*PROVIDED RECORDS*.
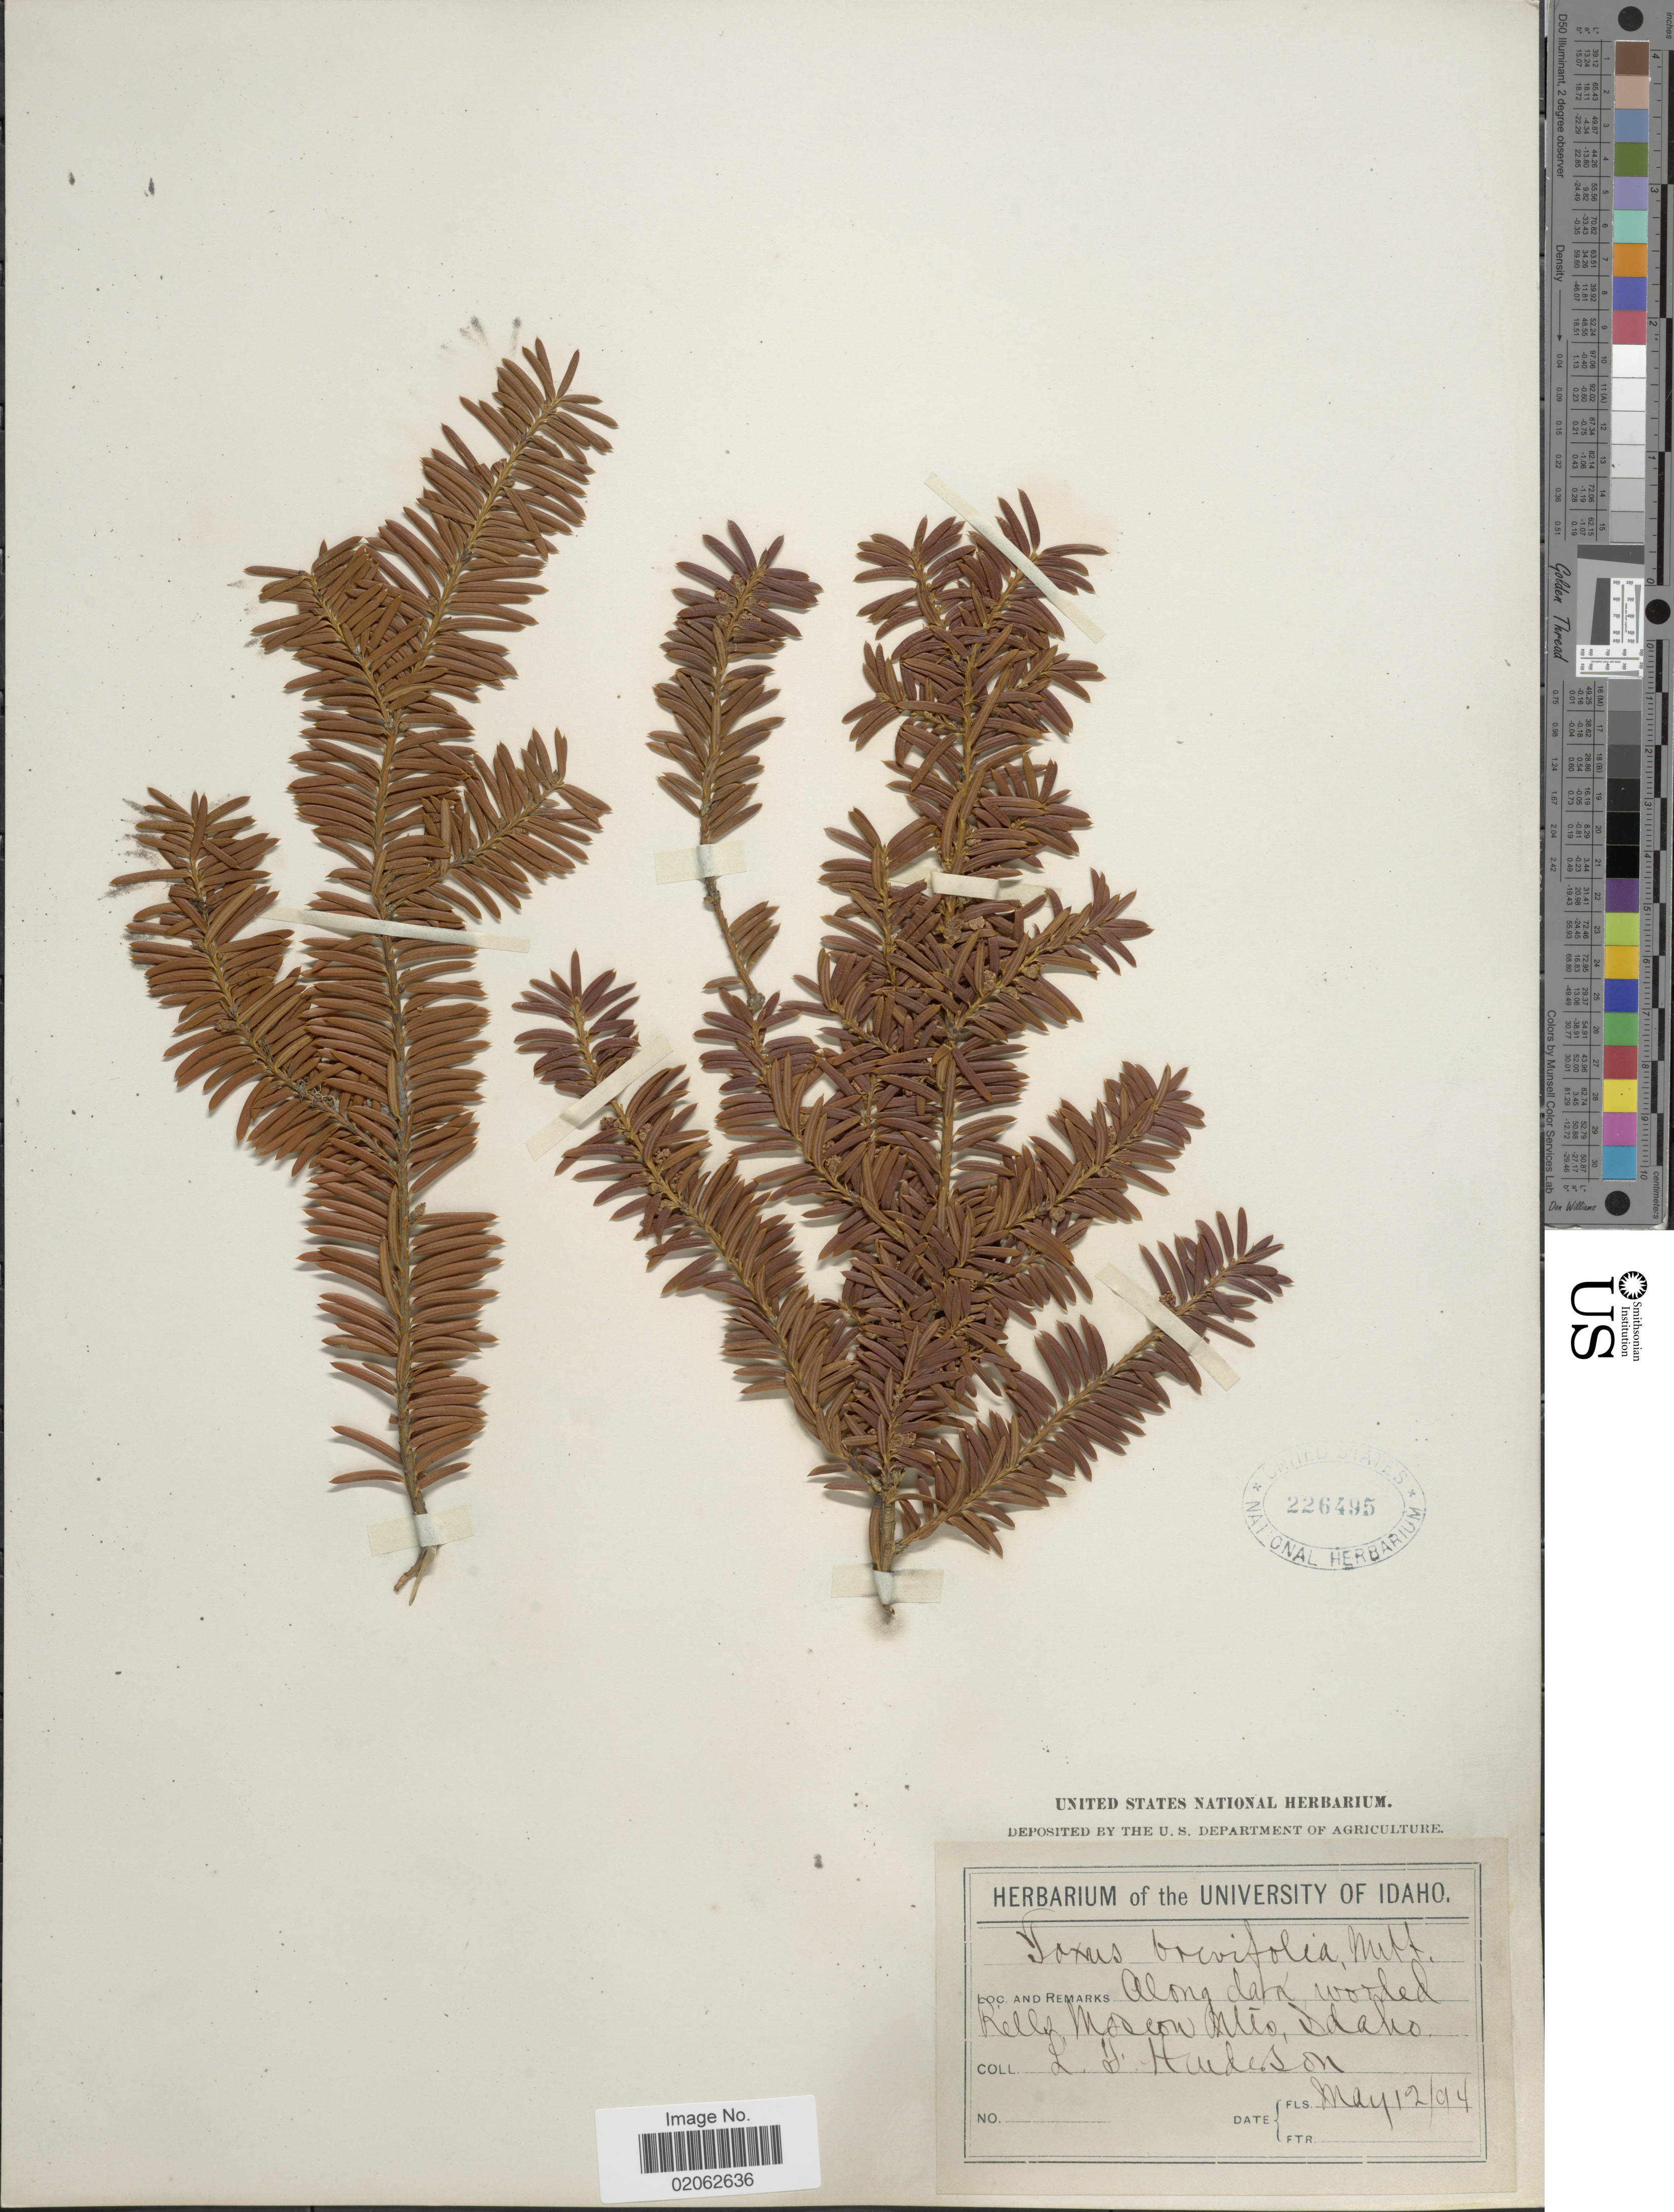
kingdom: Plantae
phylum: Tracheophyta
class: Pinopsida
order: Pinales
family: Taxaceae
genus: Taxus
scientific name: Taxus brevifolia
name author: Nutt.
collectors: L. F. Hudson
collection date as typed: Transcribed d/m/y: 12/5/94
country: United States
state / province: Idaho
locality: Moscow Mts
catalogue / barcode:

*WHAT TO PRODUCE*.
Copy out the listing from its beginning up to and including the line containing "locality: Moscow Mts". Leave out any pictures.

*EXERCISE ANSWER*.
kingdom: Plantae
phylum: Tracheophyta
class: Pinopsida
order: Pinales
family: Taxaceae
genus: Taxus
scientific name: Taxus brevifolia
name author: Nutt.
collectors: L. F. Hudson
collection date as typed: Transcribed d/m/y: 12/5/94
country: United States
state / province: Idaho
locality: Moscow Mts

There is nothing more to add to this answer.